Special populations:
• Altered immunocompetence: Use with caution in severely immunocompromised patients (eg, patients receiving chemo/radiation therapy or other immunosuppressive therapy [including high-dose corticosteroids]); may have a reduced response to vaccination (NCIRD/ACIP 2011). In general, household and close contacts of persons with altered immunocompetence may receive all age appropriate vaccines (IDSA [Rubin 2014]; NCIRD/ACIP 2011). inactivated vaccines should be administered ≥2 weeks prior to planned immunosuppression when feasible (IDSA [Rubin 2014]).
• Pediatric: Apnea has occurred following intramuscular vaccine administration in premature infants; consider clinical status implications. In general, preterm infants should be vaccinated at the same chronological age as full-term infants (NCIRD/ACIP 2011).
Dosage form specific issues:
• Lactose: Some products may contain lactose.
• Latex: Packaging may contain natural latex rubber.
Other warnings/precautions:
• Antipyretics: Antipyretics have not been shown to prevent febrile seizures; antipyretics may be used to treat fever or discomfort following vaccination (NCIRD/ACIP 2011).
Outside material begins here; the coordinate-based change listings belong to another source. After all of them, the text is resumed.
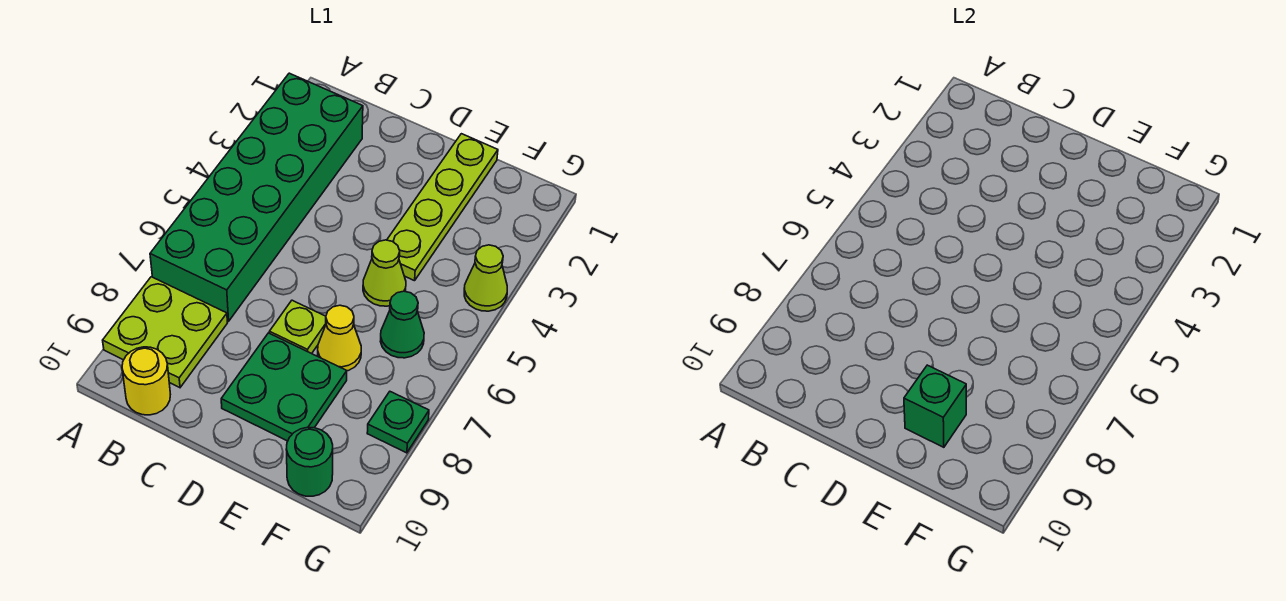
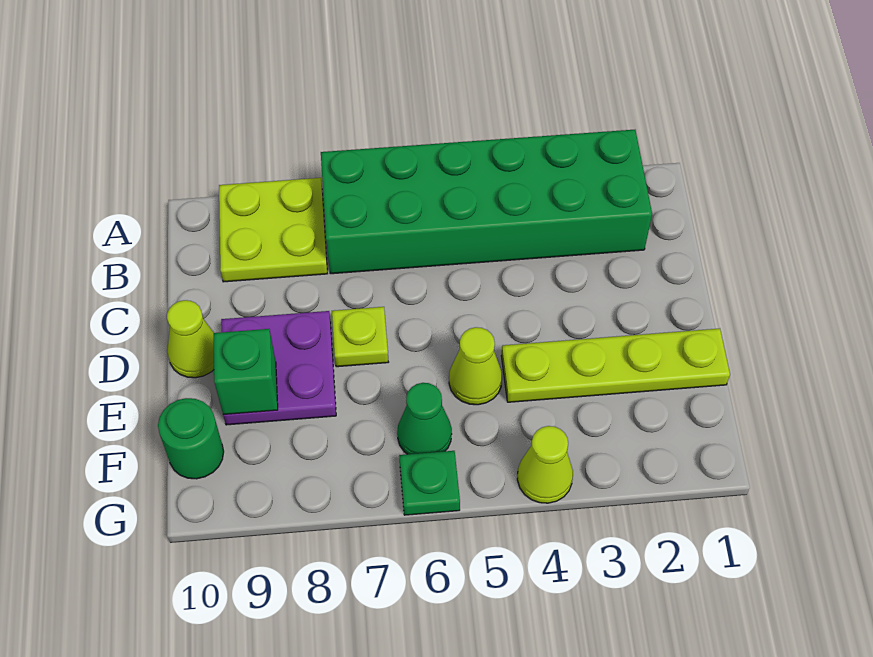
yellow 1x1 round brick [122,347,170,415] -> none
green 2x2 plate [221,333,347,441] -> purple 2x2 plate [221,311,336,425]
none -> lime 1x1 cone [167,300,214,378]
yellow 1x1 cone [318,305,361,371] -> none
green 1x1 plate [367,392,429,453] -> green 1x1 plate moved to [399,451,460,515]

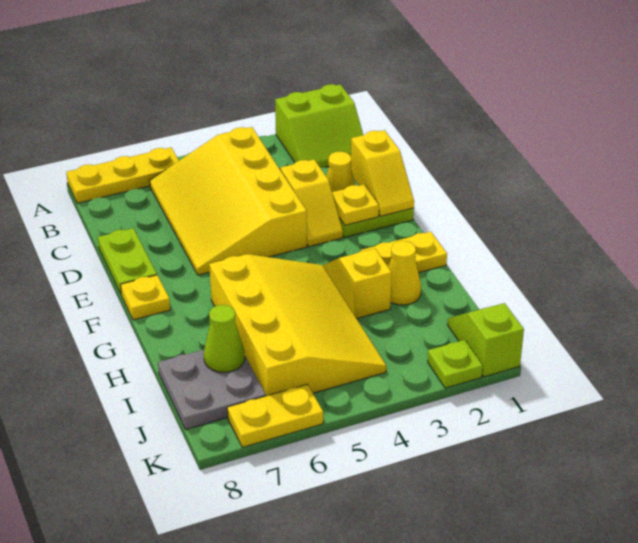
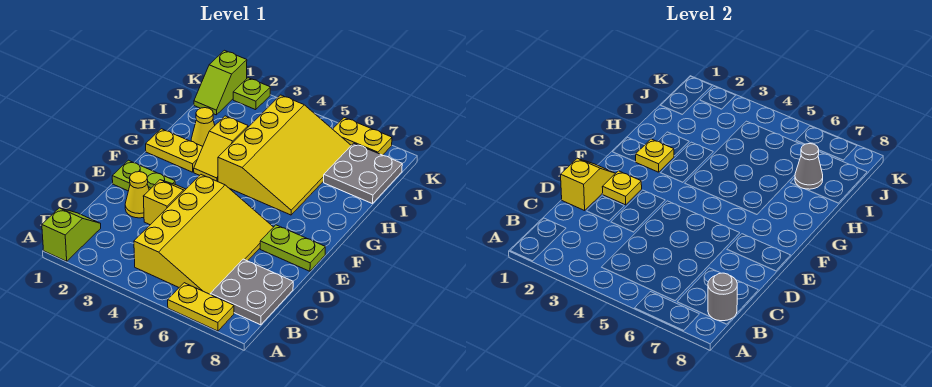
lime 2x2 slope [275,84,363,168] -> lime 1x2 slope [42,208,101,261]
yellow 1x3 plate [66,147,179,203] -> yellow 1x2 plate [168,283,234,331]
none -> grey 2x2 plate [210,259,293,325]
none -> grey 1x1 round brick [708,273,737,321]
lime 1x2 plate [98,228,157,294] -> lime 1x2 plate turned to [260,225,325,271]
yellow 1x1 plate [121,275,170,320] -> yellow 1x1 plate moved to [636,139,674,172]
yellow 3x4 slope [209,254,386,396] -> yellow 3x4 slope turned to [218,95,351,215]
lime 1x1 cone [204,305,245,372] -> grey 1x1 cone [795,144,823,189]

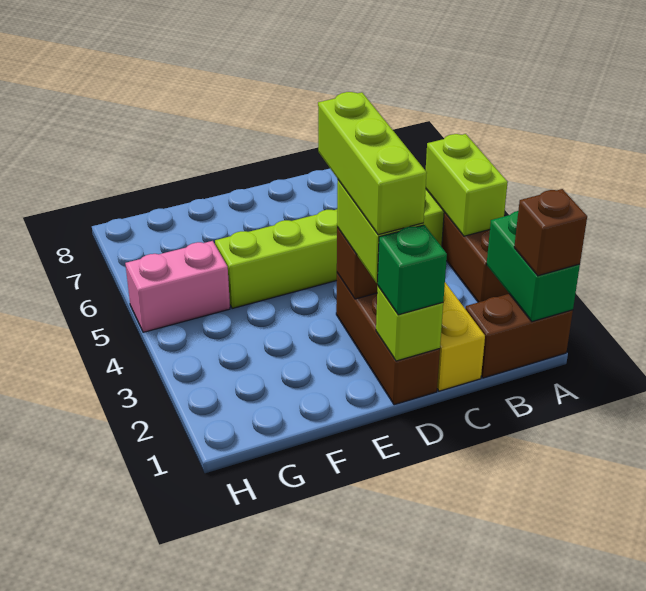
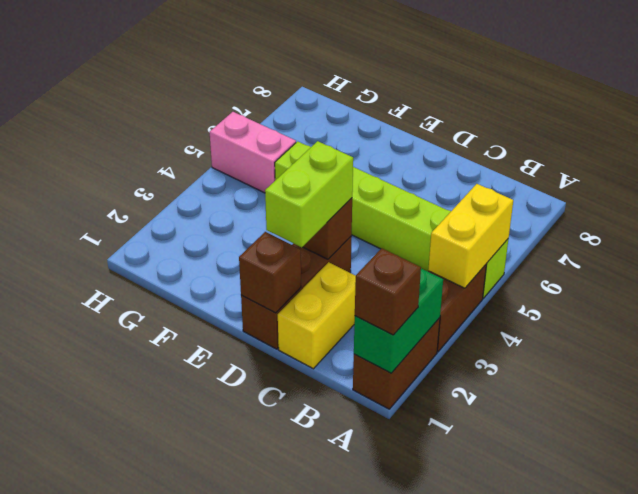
brown 1x2 brick [465,294,573,378] -> brown 1x2 brick turned to [353,318,440,409]
lime 1x2 brick [426,134,508,236] -> yellow 1x2 brick [428,184,513,288]
lime 1x1 brick [376,286,443,361] -> brown 1x1 brick [239,232,301,313]
green 1x1 brick [377,225,447,315] -> none
lime 1x3 brick [318,92,427,235] -> none

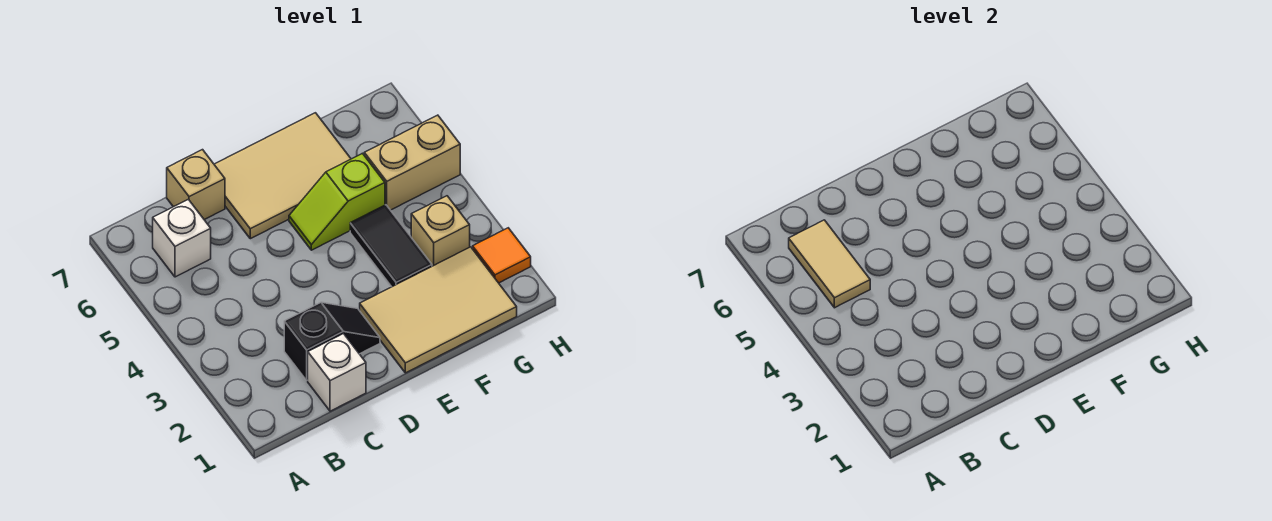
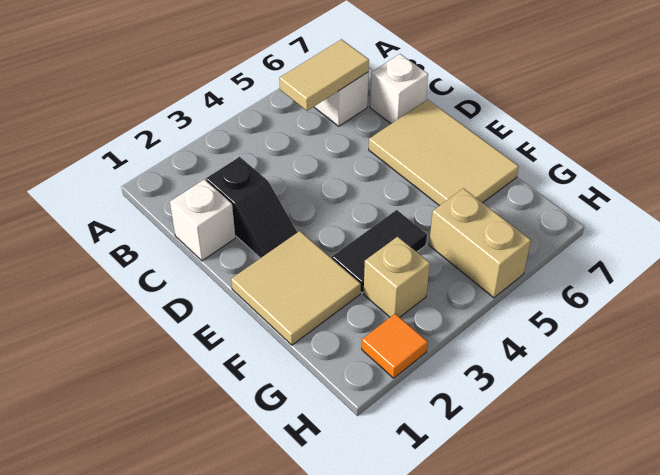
tan 1x1 brick [167,150,225,220] -> white 1x1 brick [370,54,428,124]
tan 2x3 tile [360,247,517,373] -> tan 2x2 tile [231,231,361,345]
lime 1x2 slope [289,153,385,250] -> none

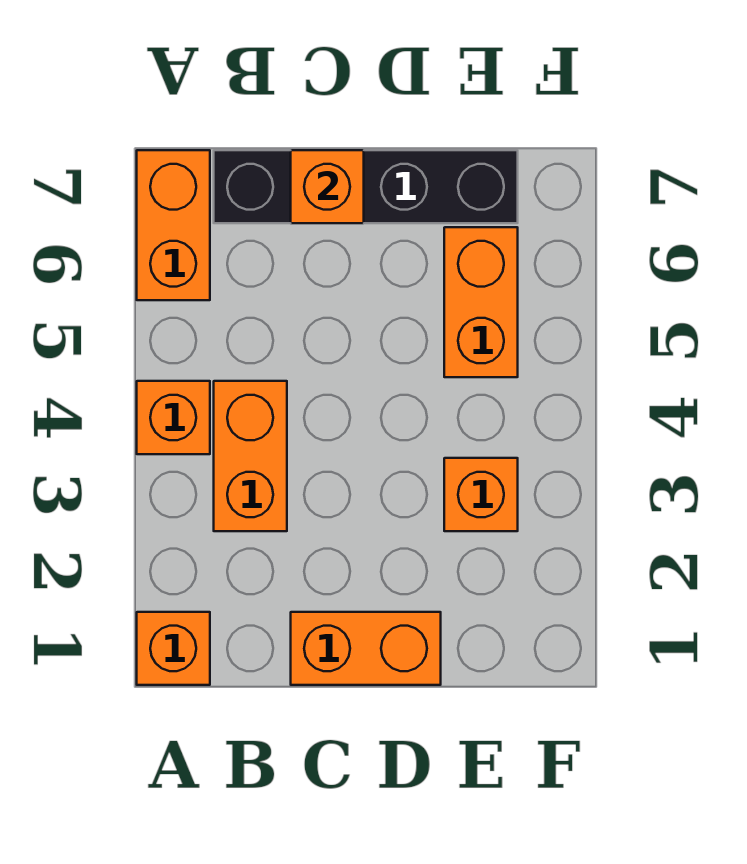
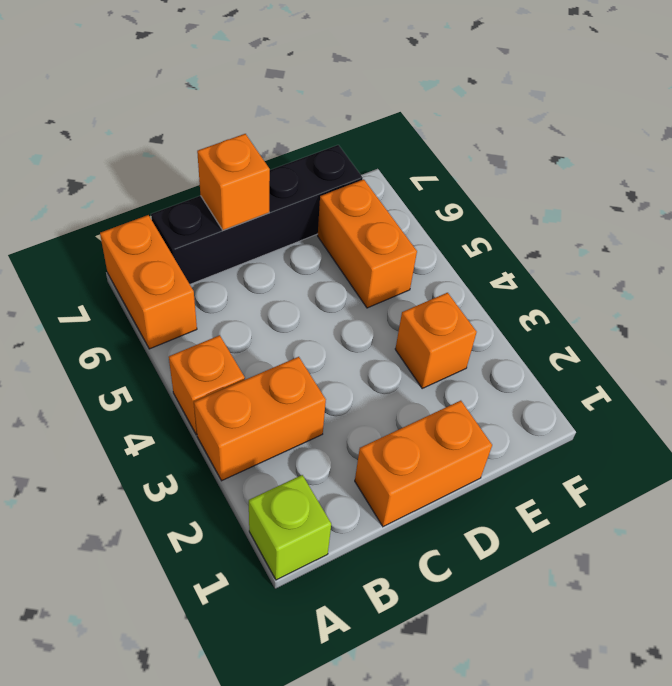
orange 1x1 brick [137,612,210,685] -> lime 1x1 brick [249,475,331,580]
orange 1x2 brick [214,381,287,531] -> orange 1x2 brick turned to [194,357,326,481]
One study reported that routine prophylactic administration of acetaminophen to prevent fever prior to vaccination decreased the immune response of some vaccines; the clinical significance of this reduction in immune response has not been established (Prymula 2009).
• Appropriate use: Use of this vaccine for specific medical and/or other indications (eg, immunocompromising conditions, hepatic or kidney disease, diabetes) is also addressed in the ACIP Recommended Adult Immunization Schedule (ACIP [Kim 2016]). Specific recommendations for vaccination in immunocompromised patients with asplenia, cancer, HIV infection, cerebrospinal fluid leaks, cochlear implants, hematopoietic stem cell transplant (prior to or after), sickle cell disease, solid organ transplant (prior to or after), or those receiving immunosuppressive therapy for chronic conditions are available from the IDSA (Rubin 2014).
• Effective immunity: Vaccination may not result in effective immunity in all patients. Response depends upon multiple factors (eg, type of vaccine, age of patient) and may be improved by administering the vaccine at the recommended dose, route, and interval. Vaccines may not be effective if administered during periods of altered immune competence (NCIRD/ACIP 2011). Infection may occur within the week of vaccination, prior to the onset of the vaccine.